PJ: The decision of choosing a specific technology is always driven by the needs of the application. Each of these different types of data-stores have their own advantages and limitations. Staying prudent to these facts we've made our choices. For example:
- One of our applications required a data-store of Schema free nature, with not much cluster management overhead, yet it needed to support fast multi-attribute queries. Looking at the available choices MongoDB seemed to be the best fit.
- For some of our services that we were building to move towards SOA, we were in need for a simple data-store that could provide a quick key value lookup and had a good Java API, we ended up going with project Voldemort.
- As for using the Graph databases we had this application which really had the need to persist and traverse relationships effectively yet at the same time have a flexible enough schema to add new relationships on the fly. Graph databases perfectly fit the bill.
And in some cases where your choice of the data-store is lagging in performance for some functionality but doing an excellent job for the other, you should be open to Hybrid solutions.
AR: Q5. Which of the current trends in Big Data arena are of great interest to you?
PJ: These days I'm particularly interested in whats happening in the Online Machine learning space and the innovation that's happening around commoditizing Big Data Analysis.

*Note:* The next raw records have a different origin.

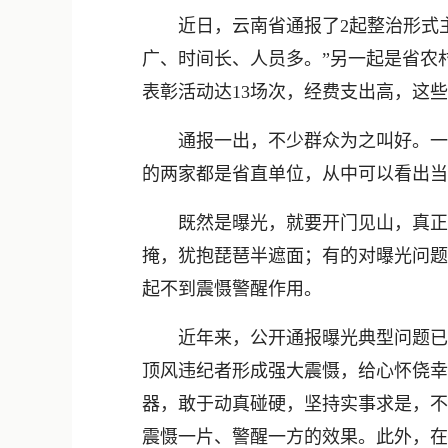
近日，云南省通报了2起整治形式主义
广、时间长、人员多。”另一起是省农
表彰活动达13场次，经费支出高，这
通报一出，不少群众为之叫好。一是
的两家都是省直单位，从中可以看出当
既然是曝光，就要开门见山，真正“
掩，犹抱琵琶半遮面；有的对曝光问题
起不到震慑警醒作用。
近年来，公开通报曝光典型问题已成
顶风违纪者形成强大震慑，给心怀侥幸
器，敢于动真碰硬，坚持实事求是，不
震慑一片、警醒一方的效果。此外，在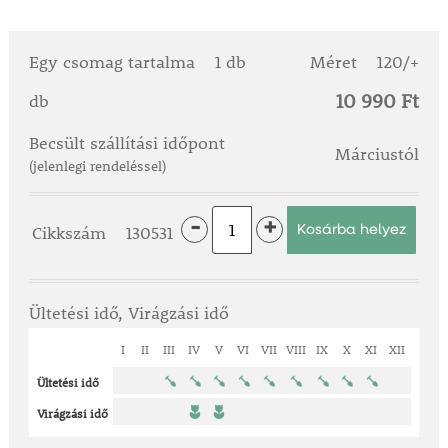
Egy csomag tartalma
1 db
Méret
120/+
10 990 Ft
db
Becsült szállítási időpont
Márciustól
(jelenlegi rendeléssel)
-
+
Cikkszám
130531
Ültetési idő, Virágzási idő
I
II
III
IV
V
VI
VII
VIII
IX
X
XI
XII
Ültetési idő
Virágzási idő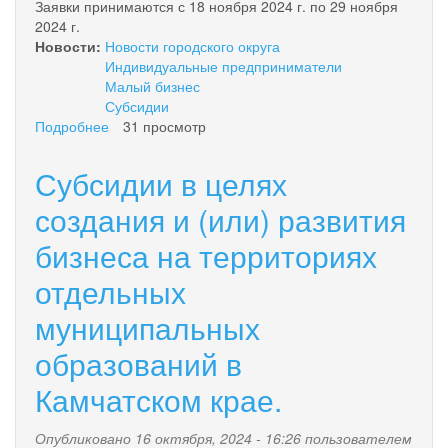
Заявки принимаются с 18 ноября 2024 г. по 29 ноября
2024 г.
Новости:
Новости городского округа
Индивидуальные предприниматели
Малый бизнес
Субсидии
Подробнее
о
31 просмотр
Прием
заявок
Субсидии в целях
на
субсидии
создания и (или) развития
-
бизнеса на территориях
возмещение
транспортных
отдельных
расходов
на
муниципальных
доставку
продуктов
образований в
Камчатском крае.
Опубликовано 16 октября, 2024 - 16:26 пользователем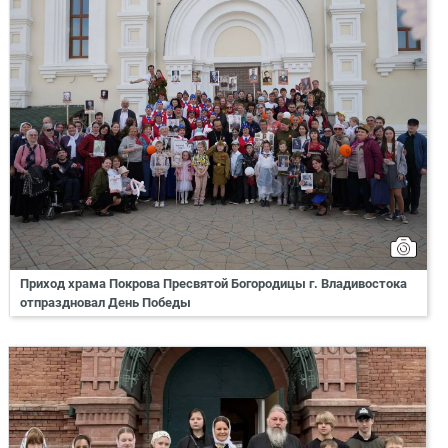
Приход храма Покрова Пресвятой Богородицы г. Владивостока
отпраздновал День Победы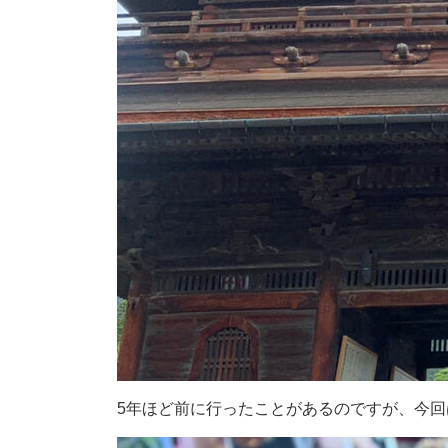
5年ほど前に行ったことがあるのですが、今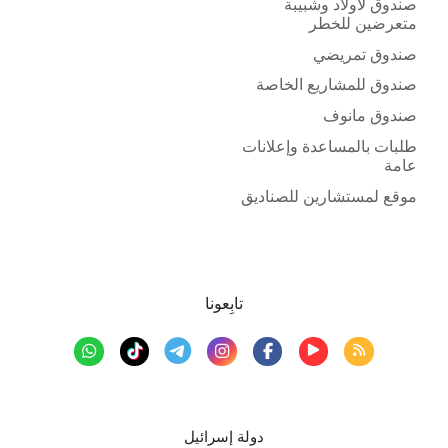
صندوق لأولاد وشبيبة
متعرضين للخطر
صندوق تمريضي
صندوق للمشاريع الخاصة
صندوق مانوف
طلبات بالمساعدة وإعلانات
عامة
موقع لمستشارين للصناديق
تابِعونا
دولة إسرائيل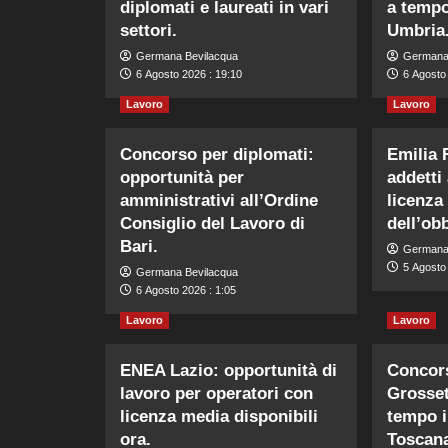
diplomati e laureati in vari
a tempo
settori.
Umbria
Germana Bevilacqua
Germana
6 Agosto 2026 : 19:10
6 Agosto
Lavoro
Lavoro
Concorso per diplomati:
Emilia
opportunità per
addetti
amministrativi all’Ordine
licenza
Consiglio del Lavoro di
dell’obb
Bari.
Germana
5 Agosto
Germana Bevilacqua
6 Agosto 2026 : 1:05
Lavoro
Lavoro
ENEA Lazio: opportunità di
Concors
lavoro per operatori con
Grosset
licenza media disponibili
tempo i
ora.
Toscan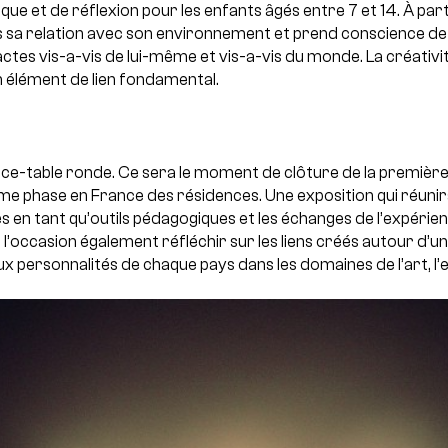
e et de réflexion pour les enfants âgés entre 7 et 14. À parti
 sa relation avec son environnement et prend conscience de
ctes vis-a-vis de lui-même et vis-a-vis du monde. La créativité
lément de lien fondamental.
ce-table ronde. Ce sera le moment de clôture de la premièr
ième phase en France des résidences. Une exposition qui réu
s en tant qu’outils pédagogiques et les échanges de l’expérien
a l’occasion également réfléchir sur les liens créés autour d’
x personnalités de chaque pays dans les domaines de l’art, l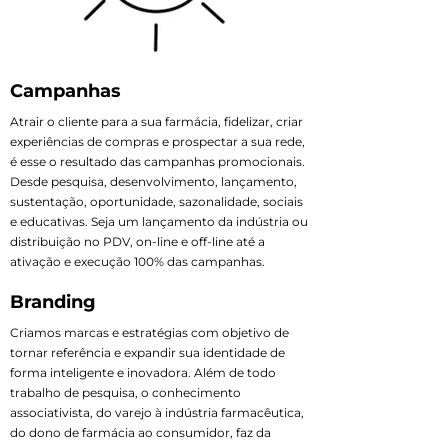
Campanhas
Atrair o cliente para a sua farmácia, fidelizar, criar
experiências de compras e prospectar a sua rede,
é esse o resultado das campanhas promocionais.
Desde pesquisa, desenvolvimento, lançamento,
sustentação, oportunidade, sazonalidade, sociais
e educativas. Seja um lançamento da indústria ou
distribuição no PDV, on-line e off-line até a
ativação e execução 100% das campanhas.
Branding
Criamos marcas e estratégias com objetivo de
tornar referência e expandir sua identidade de
forma inteligente e inovadora. Além de todo
trabalho de pesquisa, o conhecimento
associativista, do varejo à indústria farmacêutica,
do dono de farmácia ao consumidor, faz da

AR: Q6. What key qualities do you look for when interviewing for Data Science related positions on your team?
PJ: For me it would be:
- Software Engineering skills
- Excellent knowledge of Statistics and math
- Commitment and creativity
- Domain knowledge of the business, it allows them to know what are the things to focus on when looking at the data.
AR: Q7. What are your favorite books on Data Science?
PJ: Actually none, I try to do my learning via Academic papers, Blogs, conferences and talks.